# Missing delay in heavyside step function

I found the following task that was inspired by an example in the book A. V. Oppenheim and R. W. Schafer, "Discrete-Time Signal Processing", 3rd Edition, 2014.

Consider the 2nd-order IIR filter $$H(z) = \frac{1}{1 - 2\cos(\theta)z^{-1} + z^{-2}}\,.$$

Show that the impulse response $$h[n] = \frac{\sin(\theta(n+1))}{\sin(\theta)} u[n] \, ,$$ with $$u[n]$$ the heavyside step function.

## My solution:

I started from $$\sin(\theta n) u[n] \leftrightarrow \frac{\sin(\theta)z^{-1}}{1-2\cos(\theta) z^{-1} + z^{-2}} \, ,$$ which I looked up in a table and divided both sides by $$\sin(\theta)$$, i.e. $$\frac{\sin(\theta n)}{\sin(\theta)} u[n] \leftrightarrow \frac{z^{-1}}{1-2\cos(\theta) z^{-1} + z^{-2}} \, .$$ Now I just had to get rid of $$z^{-1}$$, hence I multiplied with $$z$$ in z-domain, which corresponds to a convolution with $$\delta[n+1]$$ in time-domain, i.e. $$\frac{\sin(\theta (n+1))}{\sin(\theta)} u[n+1] \leftrightarrow \frac{1}{1-2\cos(\theta) z^{-1} + z^{-2}} \, .$$

Comparing my solution with $$h[n]$$ in the task above, the only difference is the delayed function $$u[n]$$.

Does anybody see what I might did wrong or what properties can be exploited here?

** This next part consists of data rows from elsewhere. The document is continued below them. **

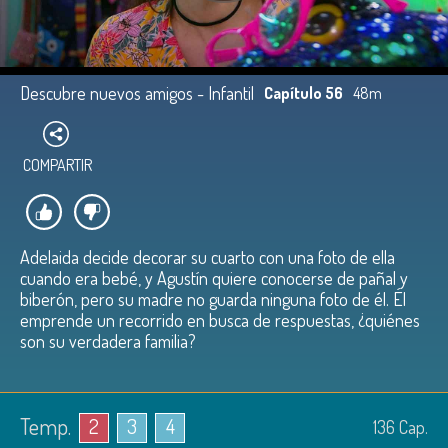
Descubre nuevos amigos - Infantil
Capítulo 56
48m
COMPARTIR
Adelaida decide decorar su cuarto con una foto de ella
cuando era bebé, y Agustín quiere conocerse de pañal y
biberón, pero su madre no guarda ninguna foto de él. Él
emprende un recorrido en busca de respuestas, ¿quiénes
son su verdadera familia?
Temp.
2
3
4
136
Cap.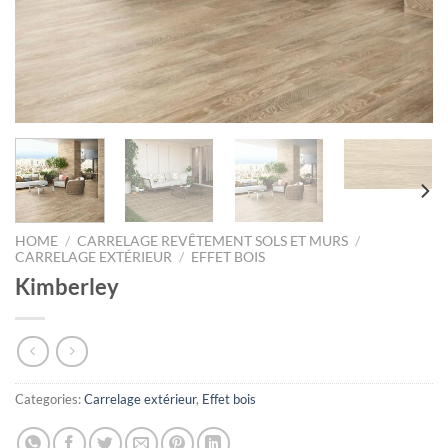
HOME
/
CARRELAGE REVÊTEMENT SOLS ET MURS
/
CARRELAGE EXTÉRIEUR
/
EFFET BOIS
Kimberley
Categories:
Carrelage extérieur
,
Effet bois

We know that $$\displaystyle \frac{\sin(\theta (n+1))}{\sin(\theta)} u[n+1]$$ has value $$0$$ for $$n < -1$$ since $$u[n+1]=0$$ for $$n < -1$$. At $$n=-1$$, $$u[n+1]$$ jumps to value $$1$$, but $$\sin(\theta (n+1))\bigr|_{n=-1} = \sin(\theta (-1+1))$$ has value $$0$$, and so $$\displaystyle \frac{\sin(\theta (n+1))}{\sin(\theta)} u[n+1]$$ just happens to equal $$\displaystyle \frac{\sin(\theta (n+1))}{\sin(\theta)} u[n]$$.
No need to convolve with $$\delta[n+1]$$ (or subtract $$\delta[n+1]$$ as Ch. Siva Ram Kishore suggests, why I don't know).